You know what did that look like for you in the earlier years.

Gill Howarth:

Oh, I mean, I feel like that that's been a big, big, big part of my journey is having my children involved in my work and when it's right for them to be in the programs and then also when it's not serving them, like it's constant checking in, constant checking in of that dance of a family, of all of our needs being met. And you know, I did have an experience it's not that long ago, like earlier in this year, where my youngest son was coming with me all the time to Bourne Wise and it didn't actually feel good, you know like.

Gill Howarth:

I feel like this is not. And he and he said he had a he I mean he was five at the time, I think and after one session he. So I've been really honest with sharing this. But we came home, you know, one day and he said I hate Bourne Wise and I thought, oh my gosh, what, what do we do with this? So that and that was huge for me, that was huge to sort of navigate that and then look at it really closely and say, ok, what am I really passionate about? Bringing to other children? That autonomy and it's time and it's space and it's been around other adults to provide your child. And then looking at the irony of that and realizing I wasn't creating that for my own son and he was getting that for a while because, like I said, you know, we work now in a network where there's other moms offering similar programs and other educators and he was attending one of those and loving it and then he just grew out of it. It's become too old for that particular.

NIcki Farrell:

And I think that and that's enough. You know that's enough. Yes, We've been through the same thing here. Mine is still going once a week, but that's because, just luckily, it suits their interests, whereas Vicki's children kind of grew out of us about a year ago and they're seeking different friendships and different interests and that's enough, and that's OK. And exactly what you said. We can't expect our children to be learning in the way, the opposite of the ways that we're. You know, we're trying to show that we can offer in our programs and I just love that. We all get to that point at some point. It's like I don't ever want to come to another program again, Exactly.

Gill Howarth:

And it's, you know, it's that thing of always checking in, isn't it? And I think again of going well, it doesn't have to be this sense of my program's the only program and it's the best program and you couldn't possibly compare this and I can't compare, you know. And then having this sort of hang on, just stop Jill, this is you know. Just think about what's actually happening here and it actually makes a whole lot of sense intuitively. It's just sometimes the mind, you know, the logic mind, is kind of battling with you saying but if your child doesn't come to your program, then it's obviously. You know, what does that mean?

NIcki Farrell:

And then you have the logistics. What am I going to do with you? Because this was just so easy. Now it's become complicated.

Gill Howarth:

You know, our children are great, aren't they Holding us accountable, like that of just going well okay.

NIcki Farrell:

Yeah.

Gill Howarth:

And keeping us reflected.

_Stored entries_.
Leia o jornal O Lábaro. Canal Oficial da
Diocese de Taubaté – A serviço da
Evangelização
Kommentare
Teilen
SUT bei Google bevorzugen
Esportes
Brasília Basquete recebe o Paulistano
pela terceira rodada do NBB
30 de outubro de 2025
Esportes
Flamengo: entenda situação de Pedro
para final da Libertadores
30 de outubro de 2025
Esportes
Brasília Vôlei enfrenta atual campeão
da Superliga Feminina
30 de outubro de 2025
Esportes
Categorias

* * *

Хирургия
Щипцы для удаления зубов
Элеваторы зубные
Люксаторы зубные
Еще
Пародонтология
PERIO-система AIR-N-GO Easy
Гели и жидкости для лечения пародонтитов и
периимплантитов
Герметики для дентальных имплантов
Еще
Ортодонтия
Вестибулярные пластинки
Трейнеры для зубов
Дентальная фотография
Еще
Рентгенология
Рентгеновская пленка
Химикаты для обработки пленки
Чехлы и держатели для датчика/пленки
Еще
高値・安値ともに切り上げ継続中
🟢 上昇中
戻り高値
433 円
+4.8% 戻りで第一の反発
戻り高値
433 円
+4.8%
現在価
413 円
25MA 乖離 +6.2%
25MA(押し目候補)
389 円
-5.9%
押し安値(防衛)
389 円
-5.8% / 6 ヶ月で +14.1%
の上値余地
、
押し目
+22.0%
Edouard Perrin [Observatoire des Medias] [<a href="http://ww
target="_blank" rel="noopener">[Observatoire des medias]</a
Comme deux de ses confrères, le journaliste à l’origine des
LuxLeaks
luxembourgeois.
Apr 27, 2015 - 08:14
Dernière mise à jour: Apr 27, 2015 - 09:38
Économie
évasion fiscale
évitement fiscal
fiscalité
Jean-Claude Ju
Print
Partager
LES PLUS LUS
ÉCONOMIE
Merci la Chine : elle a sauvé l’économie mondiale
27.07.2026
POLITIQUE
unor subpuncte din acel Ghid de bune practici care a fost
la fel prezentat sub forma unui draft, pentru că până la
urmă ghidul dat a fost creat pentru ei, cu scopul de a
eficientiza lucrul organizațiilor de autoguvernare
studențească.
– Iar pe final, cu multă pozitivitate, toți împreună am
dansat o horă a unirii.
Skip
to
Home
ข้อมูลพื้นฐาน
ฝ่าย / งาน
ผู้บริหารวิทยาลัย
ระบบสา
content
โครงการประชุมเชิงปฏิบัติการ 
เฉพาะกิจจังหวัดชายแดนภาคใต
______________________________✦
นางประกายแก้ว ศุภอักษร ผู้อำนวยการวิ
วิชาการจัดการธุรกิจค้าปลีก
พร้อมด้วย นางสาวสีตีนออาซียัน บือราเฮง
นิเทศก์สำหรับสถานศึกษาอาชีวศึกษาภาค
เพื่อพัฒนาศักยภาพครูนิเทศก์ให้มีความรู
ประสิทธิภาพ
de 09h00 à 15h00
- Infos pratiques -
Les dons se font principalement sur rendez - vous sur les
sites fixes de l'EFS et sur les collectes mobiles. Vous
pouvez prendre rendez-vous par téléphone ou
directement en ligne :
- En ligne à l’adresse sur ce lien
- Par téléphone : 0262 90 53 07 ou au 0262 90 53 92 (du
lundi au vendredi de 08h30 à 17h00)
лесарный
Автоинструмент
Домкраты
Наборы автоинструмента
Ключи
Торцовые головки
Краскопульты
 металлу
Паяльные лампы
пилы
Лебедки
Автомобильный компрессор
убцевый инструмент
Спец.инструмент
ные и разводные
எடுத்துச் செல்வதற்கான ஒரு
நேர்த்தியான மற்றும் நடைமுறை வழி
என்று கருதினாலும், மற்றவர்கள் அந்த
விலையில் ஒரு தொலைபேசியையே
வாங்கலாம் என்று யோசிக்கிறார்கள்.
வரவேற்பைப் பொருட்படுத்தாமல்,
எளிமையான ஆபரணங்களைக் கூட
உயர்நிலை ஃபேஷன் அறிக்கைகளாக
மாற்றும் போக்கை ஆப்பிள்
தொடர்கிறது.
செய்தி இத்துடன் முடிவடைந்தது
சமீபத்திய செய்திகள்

...

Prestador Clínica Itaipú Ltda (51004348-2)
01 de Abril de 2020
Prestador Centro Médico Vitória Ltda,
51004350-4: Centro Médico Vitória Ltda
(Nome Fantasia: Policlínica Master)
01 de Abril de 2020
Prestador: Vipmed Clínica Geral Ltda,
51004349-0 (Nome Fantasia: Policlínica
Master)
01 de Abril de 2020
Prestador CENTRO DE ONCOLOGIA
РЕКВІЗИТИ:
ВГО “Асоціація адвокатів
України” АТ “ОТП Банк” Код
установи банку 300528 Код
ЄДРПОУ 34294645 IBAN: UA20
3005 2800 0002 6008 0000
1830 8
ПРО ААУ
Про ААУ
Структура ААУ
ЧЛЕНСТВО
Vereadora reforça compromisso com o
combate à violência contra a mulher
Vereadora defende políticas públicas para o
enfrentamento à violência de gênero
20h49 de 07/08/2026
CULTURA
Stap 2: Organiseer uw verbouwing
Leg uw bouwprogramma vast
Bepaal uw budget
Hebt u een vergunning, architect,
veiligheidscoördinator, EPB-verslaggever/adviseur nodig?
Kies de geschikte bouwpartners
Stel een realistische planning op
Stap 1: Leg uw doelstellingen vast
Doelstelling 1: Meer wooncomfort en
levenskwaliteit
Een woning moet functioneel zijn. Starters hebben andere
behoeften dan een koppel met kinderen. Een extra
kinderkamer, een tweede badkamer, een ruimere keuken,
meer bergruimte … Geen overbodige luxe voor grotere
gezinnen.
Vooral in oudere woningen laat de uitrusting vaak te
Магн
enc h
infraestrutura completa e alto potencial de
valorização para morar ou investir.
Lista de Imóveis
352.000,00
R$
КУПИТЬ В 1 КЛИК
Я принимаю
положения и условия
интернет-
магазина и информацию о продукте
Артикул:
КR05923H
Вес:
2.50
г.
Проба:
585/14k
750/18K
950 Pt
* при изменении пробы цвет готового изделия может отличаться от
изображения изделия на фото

_Tasks for this exercise_.
- a) Using the transcript, judge whether each statement agrees with it, answering yes or no and quoting the deciding words: (i) Vicki's children stopped attending about a year ago; (ii) bringing the youngest son along to Bourne Wise felt good; (iii) the experience with the son happened several years back.
- b) Rewrite the stretch of the transcript from "Oh, I mean, I" through "you know like.", swapping "youngest son" for "eldest son".
Base your work on the transcript alone.

_Responses by task_.
- a)
(i) Yes: "Vicki's children kind of grew out of us about a year ago"
(ii) No: "it didn't actually feel good"
(iii) No: "it's not that long ago, like earlier in this year"

- b)
Oh, I mean, I feel like that that's been a big, big, big part of my journey is having my children involved in my work and when it's right for them to be in the programs and then also when it's not serving them, like it's constant checking in, constant checking in of that dance of a family, of all of our needs being met. And you know, I did have an experience it's not that long ago, like earlier in this year, where my eldest son was coming with me all the time to Bourne Wise and it didn't actually feel good, you know like.